Data excerpts
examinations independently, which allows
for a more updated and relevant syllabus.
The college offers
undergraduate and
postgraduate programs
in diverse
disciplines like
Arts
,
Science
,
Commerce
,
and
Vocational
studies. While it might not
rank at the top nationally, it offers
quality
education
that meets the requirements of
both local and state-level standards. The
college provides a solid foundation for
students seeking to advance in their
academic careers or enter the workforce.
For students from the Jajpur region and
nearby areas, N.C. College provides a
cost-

Work request
Copy the data above line for line, keeping every word and punctuation mark unchanged.

Result of the task
examinations independently, which allows
for a more updated and relevant syllabus.
The college offers
undergraduate and
postgraduate programs
in diverse
disciplines like
Arts
,
Science
,
Commerce
,
and
Vocational
studies. While it might not
rank at the top nationally, it offers
quality
education
that meets the requirements of
both local and state-level standards. The
college provides a solid foundation for
students seeking to advance in their
academic careers or enter the workforce.
For students from the Jajpur region and
nearby areas, N.C. College provides a
cost-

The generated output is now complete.